Darrell, Roberts’ father, commented about his son’s death, “I know he had prescription drug addiction. He suffered greatly from anxiety. I thought he had beaten it all.” The charges against Dr. Snellgrove include that he was improperly prescribing medication to Roberts; one of the arguments being made is that Snellgrove continued to prescribe these narcotics even though he was well aware of Roberts’ struggles with addiction.

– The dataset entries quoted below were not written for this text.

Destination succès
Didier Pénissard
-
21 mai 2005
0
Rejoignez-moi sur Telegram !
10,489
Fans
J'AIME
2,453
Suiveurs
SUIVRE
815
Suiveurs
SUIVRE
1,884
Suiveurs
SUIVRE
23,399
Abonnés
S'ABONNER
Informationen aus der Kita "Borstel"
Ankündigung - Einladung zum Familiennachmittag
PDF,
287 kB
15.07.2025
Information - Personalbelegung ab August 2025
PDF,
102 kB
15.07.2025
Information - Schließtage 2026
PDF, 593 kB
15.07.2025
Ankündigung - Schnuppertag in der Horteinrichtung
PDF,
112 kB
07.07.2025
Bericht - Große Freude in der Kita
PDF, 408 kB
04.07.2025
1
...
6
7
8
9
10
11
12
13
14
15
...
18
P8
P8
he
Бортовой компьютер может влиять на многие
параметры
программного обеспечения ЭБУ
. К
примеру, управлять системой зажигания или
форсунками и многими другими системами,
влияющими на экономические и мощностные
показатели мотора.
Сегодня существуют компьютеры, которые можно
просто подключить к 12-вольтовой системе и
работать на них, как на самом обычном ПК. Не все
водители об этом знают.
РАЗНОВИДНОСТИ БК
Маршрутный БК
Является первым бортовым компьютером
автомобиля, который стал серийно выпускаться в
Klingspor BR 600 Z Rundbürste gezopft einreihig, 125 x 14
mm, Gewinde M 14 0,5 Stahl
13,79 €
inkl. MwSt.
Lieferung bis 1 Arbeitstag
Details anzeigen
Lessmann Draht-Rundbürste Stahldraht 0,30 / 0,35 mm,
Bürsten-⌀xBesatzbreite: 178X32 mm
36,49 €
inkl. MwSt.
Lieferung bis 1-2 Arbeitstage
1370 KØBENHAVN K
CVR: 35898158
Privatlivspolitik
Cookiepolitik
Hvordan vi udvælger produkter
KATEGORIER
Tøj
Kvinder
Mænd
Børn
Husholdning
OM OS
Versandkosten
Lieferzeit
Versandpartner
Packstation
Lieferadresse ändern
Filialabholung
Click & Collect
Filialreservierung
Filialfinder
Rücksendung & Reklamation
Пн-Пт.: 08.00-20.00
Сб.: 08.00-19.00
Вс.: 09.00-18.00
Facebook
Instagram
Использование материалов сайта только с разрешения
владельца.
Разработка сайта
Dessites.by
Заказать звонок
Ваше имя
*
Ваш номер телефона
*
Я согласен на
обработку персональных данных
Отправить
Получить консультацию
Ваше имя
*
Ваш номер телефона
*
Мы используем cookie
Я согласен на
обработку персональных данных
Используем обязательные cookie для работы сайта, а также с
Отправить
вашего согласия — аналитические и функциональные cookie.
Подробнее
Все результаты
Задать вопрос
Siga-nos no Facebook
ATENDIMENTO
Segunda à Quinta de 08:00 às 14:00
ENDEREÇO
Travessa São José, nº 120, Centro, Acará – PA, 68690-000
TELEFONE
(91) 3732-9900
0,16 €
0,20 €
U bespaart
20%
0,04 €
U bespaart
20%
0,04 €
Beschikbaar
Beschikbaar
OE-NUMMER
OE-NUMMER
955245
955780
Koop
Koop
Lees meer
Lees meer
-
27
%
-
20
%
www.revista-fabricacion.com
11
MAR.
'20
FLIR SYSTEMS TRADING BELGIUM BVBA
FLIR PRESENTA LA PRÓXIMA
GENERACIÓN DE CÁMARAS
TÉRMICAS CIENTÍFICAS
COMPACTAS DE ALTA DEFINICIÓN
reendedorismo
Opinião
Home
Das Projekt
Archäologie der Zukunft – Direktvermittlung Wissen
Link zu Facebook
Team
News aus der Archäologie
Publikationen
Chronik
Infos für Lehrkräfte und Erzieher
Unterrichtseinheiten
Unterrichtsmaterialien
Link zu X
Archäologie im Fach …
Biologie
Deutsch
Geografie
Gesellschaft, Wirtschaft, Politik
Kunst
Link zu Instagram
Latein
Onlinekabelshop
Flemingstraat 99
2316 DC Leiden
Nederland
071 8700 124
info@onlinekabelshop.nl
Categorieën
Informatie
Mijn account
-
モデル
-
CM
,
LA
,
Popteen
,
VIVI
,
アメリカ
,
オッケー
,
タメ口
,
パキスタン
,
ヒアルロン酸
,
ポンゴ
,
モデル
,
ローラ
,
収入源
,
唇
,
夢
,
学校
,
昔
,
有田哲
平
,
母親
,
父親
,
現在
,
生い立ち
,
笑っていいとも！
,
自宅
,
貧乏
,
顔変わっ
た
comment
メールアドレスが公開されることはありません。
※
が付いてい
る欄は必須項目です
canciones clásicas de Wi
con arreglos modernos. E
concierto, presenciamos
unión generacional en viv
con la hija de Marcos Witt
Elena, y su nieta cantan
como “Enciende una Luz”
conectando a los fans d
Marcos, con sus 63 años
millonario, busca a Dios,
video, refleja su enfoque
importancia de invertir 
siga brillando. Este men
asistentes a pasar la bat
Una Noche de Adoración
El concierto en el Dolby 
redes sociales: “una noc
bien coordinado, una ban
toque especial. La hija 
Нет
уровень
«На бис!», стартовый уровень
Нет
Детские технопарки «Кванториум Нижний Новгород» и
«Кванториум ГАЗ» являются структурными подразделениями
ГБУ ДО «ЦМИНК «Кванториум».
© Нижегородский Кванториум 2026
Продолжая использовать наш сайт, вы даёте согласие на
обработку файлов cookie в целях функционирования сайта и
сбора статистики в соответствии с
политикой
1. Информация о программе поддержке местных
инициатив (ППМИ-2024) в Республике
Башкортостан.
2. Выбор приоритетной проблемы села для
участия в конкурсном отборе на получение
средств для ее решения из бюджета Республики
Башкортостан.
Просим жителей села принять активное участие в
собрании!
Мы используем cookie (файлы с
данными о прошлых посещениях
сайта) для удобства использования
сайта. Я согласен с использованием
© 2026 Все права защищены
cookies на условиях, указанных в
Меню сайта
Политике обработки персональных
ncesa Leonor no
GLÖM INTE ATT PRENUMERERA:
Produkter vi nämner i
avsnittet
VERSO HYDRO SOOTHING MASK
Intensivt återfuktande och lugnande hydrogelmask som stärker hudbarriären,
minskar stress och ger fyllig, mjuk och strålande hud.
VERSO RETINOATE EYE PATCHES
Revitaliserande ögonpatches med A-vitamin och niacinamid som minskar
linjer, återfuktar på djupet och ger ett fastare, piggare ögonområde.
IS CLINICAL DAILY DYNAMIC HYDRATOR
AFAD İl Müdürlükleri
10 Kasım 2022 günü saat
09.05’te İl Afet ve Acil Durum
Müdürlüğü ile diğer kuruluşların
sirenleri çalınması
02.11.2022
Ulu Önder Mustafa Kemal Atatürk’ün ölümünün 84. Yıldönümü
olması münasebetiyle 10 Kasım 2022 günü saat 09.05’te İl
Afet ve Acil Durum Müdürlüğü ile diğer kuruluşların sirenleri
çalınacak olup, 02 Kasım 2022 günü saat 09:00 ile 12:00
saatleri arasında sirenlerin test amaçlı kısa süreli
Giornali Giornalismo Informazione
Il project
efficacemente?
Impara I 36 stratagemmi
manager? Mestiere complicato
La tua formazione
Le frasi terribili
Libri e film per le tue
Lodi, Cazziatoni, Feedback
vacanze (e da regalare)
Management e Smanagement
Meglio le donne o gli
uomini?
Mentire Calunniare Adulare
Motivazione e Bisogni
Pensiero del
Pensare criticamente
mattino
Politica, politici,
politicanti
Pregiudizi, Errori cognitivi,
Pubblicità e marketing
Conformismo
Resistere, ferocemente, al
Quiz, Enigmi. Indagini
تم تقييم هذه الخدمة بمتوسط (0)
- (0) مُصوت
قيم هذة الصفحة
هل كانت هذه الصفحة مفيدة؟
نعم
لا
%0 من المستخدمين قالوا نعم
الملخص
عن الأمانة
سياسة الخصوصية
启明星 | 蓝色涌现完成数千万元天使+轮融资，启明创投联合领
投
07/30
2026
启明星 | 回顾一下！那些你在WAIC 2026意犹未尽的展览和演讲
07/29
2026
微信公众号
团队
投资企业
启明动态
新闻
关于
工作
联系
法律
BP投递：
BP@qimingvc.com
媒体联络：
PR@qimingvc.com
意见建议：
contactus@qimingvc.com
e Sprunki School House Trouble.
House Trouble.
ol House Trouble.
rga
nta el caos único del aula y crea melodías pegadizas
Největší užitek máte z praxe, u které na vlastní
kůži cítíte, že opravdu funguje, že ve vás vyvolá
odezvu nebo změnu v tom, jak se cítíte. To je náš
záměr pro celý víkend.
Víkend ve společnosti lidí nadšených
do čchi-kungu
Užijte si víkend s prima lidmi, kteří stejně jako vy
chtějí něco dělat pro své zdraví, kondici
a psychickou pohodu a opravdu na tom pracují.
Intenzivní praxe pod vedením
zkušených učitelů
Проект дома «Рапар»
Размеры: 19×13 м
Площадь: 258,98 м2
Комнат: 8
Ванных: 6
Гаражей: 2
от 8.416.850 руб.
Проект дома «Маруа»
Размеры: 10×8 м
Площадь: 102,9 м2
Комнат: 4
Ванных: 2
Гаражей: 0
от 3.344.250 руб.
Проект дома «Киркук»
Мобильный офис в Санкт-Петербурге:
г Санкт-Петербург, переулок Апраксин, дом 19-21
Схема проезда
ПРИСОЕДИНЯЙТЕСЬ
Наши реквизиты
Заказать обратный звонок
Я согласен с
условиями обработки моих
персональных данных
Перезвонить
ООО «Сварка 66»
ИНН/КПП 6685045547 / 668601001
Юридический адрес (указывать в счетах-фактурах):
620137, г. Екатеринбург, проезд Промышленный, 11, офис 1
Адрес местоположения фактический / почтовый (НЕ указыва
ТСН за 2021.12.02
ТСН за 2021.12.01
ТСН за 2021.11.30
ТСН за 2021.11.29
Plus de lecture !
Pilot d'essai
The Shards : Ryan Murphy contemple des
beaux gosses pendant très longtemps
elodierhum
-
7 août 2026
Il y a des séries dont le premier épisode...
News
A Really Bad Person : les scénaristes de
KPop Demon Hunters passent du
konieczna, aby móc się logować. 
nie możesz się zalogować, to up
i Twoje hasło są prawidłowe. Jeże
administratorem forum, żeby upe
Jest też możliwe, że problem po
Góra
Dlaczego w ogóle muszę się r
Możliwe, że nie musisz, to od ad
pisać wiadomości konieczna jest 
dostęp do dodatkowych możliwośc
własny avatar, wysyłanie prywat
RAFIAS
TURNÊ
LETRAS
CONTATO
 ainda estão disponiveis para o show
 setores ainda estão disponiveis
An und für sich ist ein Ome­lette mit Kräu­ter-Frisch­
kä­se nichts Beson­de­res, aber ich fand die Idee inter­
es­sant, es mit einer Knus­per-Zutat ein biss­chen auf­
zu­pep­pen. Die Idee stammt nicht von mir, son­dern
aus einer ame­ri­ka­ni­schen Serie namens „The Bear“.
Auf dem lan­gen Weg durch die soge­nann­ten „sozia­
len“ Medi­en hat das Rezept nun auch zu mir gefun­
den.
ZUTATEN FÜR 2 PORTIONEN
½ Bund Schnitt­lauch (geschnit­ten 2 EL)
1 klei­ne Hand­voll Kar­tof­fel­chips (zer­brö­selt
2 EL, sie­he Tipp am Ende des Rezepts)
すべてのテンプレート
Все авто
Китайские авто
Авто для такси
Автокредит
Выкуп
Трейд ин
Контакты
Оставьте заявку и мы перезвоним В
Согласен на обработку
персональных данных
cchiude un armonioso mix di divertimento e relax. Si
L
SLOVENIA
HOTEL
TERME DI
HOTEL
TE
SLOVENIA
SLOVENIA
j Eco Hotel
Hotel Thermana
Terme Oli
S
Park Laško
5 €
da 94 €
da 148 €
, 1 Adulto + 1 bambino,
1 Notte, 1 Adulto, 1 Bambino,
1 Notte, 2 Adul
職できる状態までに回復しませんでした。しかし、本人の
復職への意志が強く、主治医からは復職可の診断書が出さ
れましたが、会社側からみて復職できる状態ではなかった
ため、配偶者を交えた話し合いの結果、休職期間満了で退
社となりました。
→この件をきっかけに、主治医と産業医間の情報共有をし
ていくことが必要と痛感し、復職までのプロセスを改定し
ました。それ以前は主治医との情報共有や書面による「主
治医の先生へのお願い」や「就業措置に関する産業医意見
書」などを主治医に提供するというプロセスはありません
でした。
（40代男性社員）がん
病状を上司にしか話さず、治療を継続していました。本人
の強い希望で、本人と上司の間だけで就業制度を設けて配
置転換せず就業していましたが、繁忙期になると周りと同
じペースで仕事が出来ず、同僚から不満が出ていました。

Depending on the verdict of this criminal trial, Roberts’ family will be looking to sue Snellgrove again as well as Rite Aid Corp. in Alabama civil court. Not only is the family seeking justice for the death of their son but also hoping to send a message to other physicians who may be killing their patients in the same manner. These prescription benzos and opioids became Roberts’ true kryptonite and ultimately the cause of his downfall.